FWIW, I'm trying to find a work-around for this too. I want my website example.com and www.example.com to both be handled by a server running in my kube cluster. I use external-dns to manage DNS for the cluster. (The cluster in turn runs in AWS.) But my email domain example.com is of course protected by an SPF TXT record. As a work-around, I can manually jam the right A record into DNS, but as soon as something needs updating, this will be fragile and fall apart.

[The-Loeki]

duplicate of #449

[Nuxij]

I see this issue the other way. I am such a huge fan of external-dns specifically because it uses A records, allowing easy updates for the apex!

Now I want to add an SPF to my existing external-dns TXT record, but it doesn't like to share. I have some ideas:

• Just use a custom subdomain for the TXT record like ACME does (__acme-challenge...)
  • Maybe this could be configurable like the fqdn template is? Then we could set it for non-apex records at will (because who knows what other use case people have for their TXT records)
    • Use a nice regex "clamp" so you can embed with other data in the same record (###MYDNSDATA### or something?)
    • Use a single record with a parsable list in it for the whole zone?

Edit: I wasn't aware of --txt-prefix option. Shame it doesn't work? That should basically solve this!

[fejta-bot]

Issues go stale after 90d of inactivity. Mark the issue as fresh with /remove-lifecycle stale. Stale issues rot after an additional 30d of inactivity and eventually close.

If this issue is safe to close now please do so with /close.

Send feedback to sig-testing, kubernetes/test-infra and/or fejta. /lifecycle stale

[jwatte]

/lifecycle active

[fejta-bot]

Issues go stale after 90d of inactivity.

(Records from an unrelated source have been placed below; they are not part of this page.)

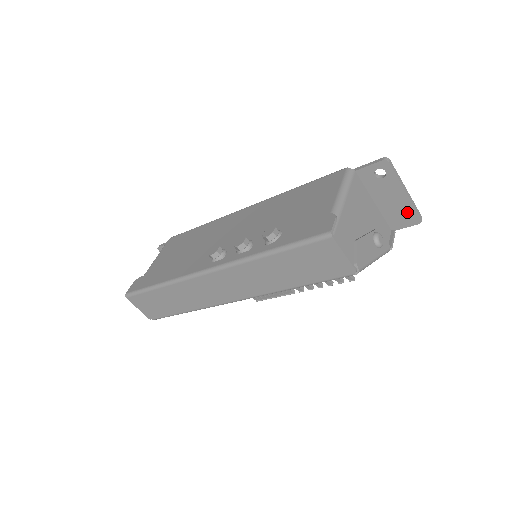
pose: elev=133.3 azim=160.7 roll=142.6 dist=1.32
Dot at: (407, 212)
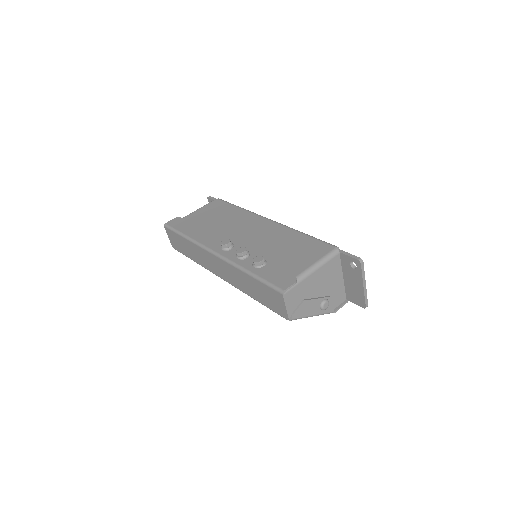
Dot at: (360, 297)
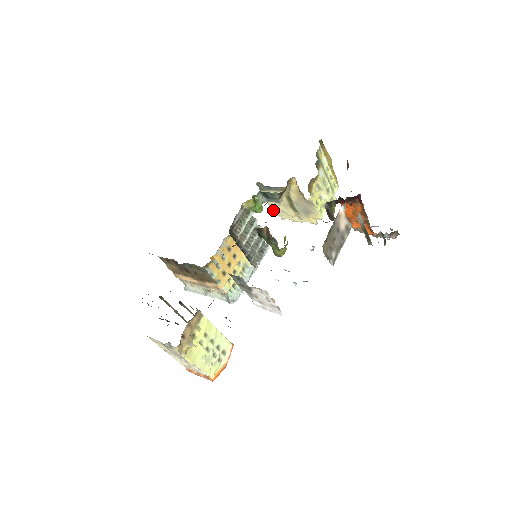
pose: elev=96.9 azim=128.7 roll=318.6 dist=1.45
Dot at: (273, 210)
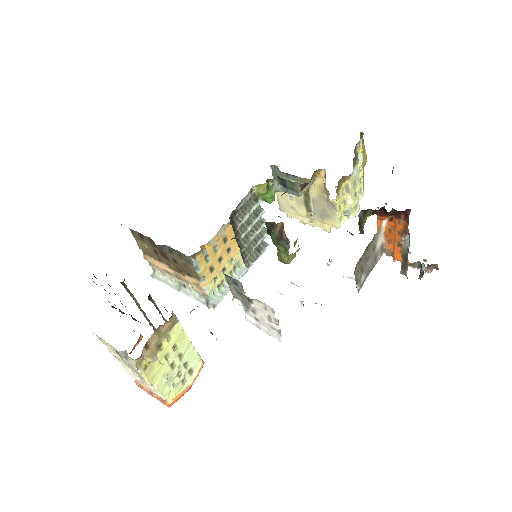
Dot at: (280, 203)
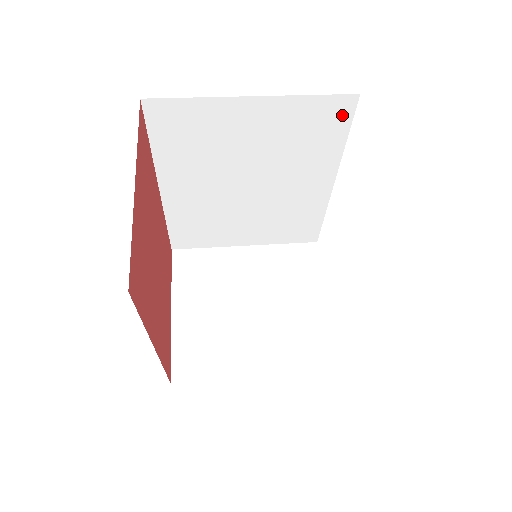
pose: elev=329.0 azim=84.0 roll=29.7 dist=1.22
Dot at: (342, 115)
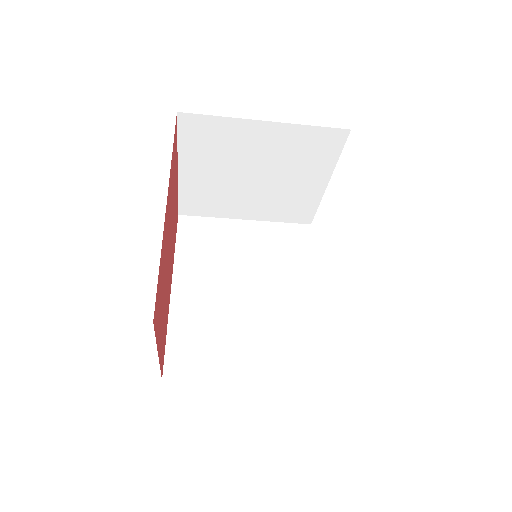
Dot at: (304, 237)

Mark the issue as fresh with /remove-lifecycle stale. Stale issues rot after an additional 30d of inactivity and eventually close.

If this issue is safe to close now please do so with /close.

Send feedback to sig-testing, kubernetes/test-infra and/or fejta. /lifecycle stale

[frittentheke]

/remove-lifecycle stale

[fejta-bot]

Issues go stale after 90d of inactivity. Mark the issue as fresh with /remove-lifecycle stale. Stale issues rot after an additional 30d of inactivity and eventually close.

If this issue is safe to close now please do so with /close.

Send feedback to sig-testing, kubernetes/test-infra and/or fejta. /lifecycle stale

[frittentheke]

/remove-lifecycle stale

[fejta-bot]

Issues go stale after 90d of inactivity. Mark the issue as fresh with /remove-lifecycle stale. Stale issues rot after an additional 30d of inactivity and eventually close.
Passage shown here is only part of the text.